* _Source text_:
↓↓↓

Yeah the thought of having to get every zinc part to be plated off the truck in one go sent shudders through my spine too. I prefer to work on things as I go along otherwise things can get a bit confusing!

Yes on all your questions. With working out the amperage to use for a given part I just look at the part and figure out roughly the surface area and set my supply to that. Then I monitor the amount of bubbling in the tank and do some fine adjustments if I think it needs it. After a few parts you'll just look at a part and know "that's about blah amp...". Plating is like everything else, the more you do the more confident and proficient you become at it. You are most likely to run into problems with this with small parts on their own, so its best to load the tank with a few parts at a time if they are small. I keep my plating setups to a bare minimum insofar as complexities. I don't use heaters, bubblers or agitators and still manage with no problems. I always lift the parts out of the tank to check on progress and swirl them around a bit in the electrolyte if there's too many bubbles sticking to them. I have pretty much given all the basics techniques and data you need to know in my posts but I am happy to help out with any other questions.
 
All of this is very similar to rust removal using electrolysis. There is an electrolyte (water and sodium carbonate), the anode, just a piece of steel or stainless steel, and finally the part or the cathode. Current is supplied by an old battery charger and the amount of current does not matter though excessive hydrogen gas will be generated with high currents. Large parts can take 8-10 amps. Most of the parts on my Cruiser have been de-rusted with this method. You can go here to see my web page about it... Rust Removal
 
Wow that process does a pretty good job! Might have a go at that too. Similar to you I have had previous experience with electrolysis. I guess that's why I jumped into the deep end with zinc plating without a second thought as electrolysis on its own is a pretty simple concept. The difference you will notice with plating is that its very quick compared to other processes so you have to be more attentive. Once you put your part in the tank (it's a good idea to have the circuit powered up before immersing the part) it will only take seconds to get a complete layer of zinc, and you can judge very quickly if the process is set up correctly. You will either see the part going dull or very shinny immediately.

↑↑↑

* _Exercise data_:
↓↓↓

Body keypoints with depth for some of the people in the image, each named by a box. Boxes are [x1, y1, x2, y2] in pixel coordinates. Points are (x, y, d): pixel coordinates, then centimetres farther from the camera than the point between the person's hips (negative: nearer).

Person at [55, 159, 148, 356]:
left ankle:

↑↑↑
↓↓↓

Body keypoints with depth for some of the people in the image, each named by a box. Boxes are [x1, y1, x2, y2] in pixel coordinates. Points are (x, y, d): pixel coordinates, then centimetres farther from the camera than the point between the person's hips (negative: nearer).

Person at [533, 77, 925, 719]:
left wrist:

↑↑↑

* _Work instruction 1_: Rewrite the part of the plating discussion that begins at the words "Yeah the thought" and stops after "a bit confusing!", substituting "vehicle" for "truck".
* _Work instruction 2_: According to the plating discussion, what two ingredients make up the electrolyte used for rust removal?
* _Work instruction 3_: Decide whether each statement agrees with the plating discussion, answering yes or no and quoting the words that settle it: (a) The writer's plating setup includes heaters and agitators. (b) Large parts can take 8-10 amps during rust removal. (c) Getting a complete layer of zinc on a part takes several hours.

* _Your solution 1_:
Yeah the thought of having to get every zinc part to be plated off the vehicle in one go sent shudders through my spine too. I prefer to work on things as I go along otherwise things can get a bit confusing!

* _Your solution 2_: Water and sodium carbonate.

* _Your solution 3_:
(a) No: "I don't use heaters, bubblers or agitators"
(b) Yes: "Large parts can take 8-10 amps."
(c) No: "it will only take seconds to get a complete layer of zinc"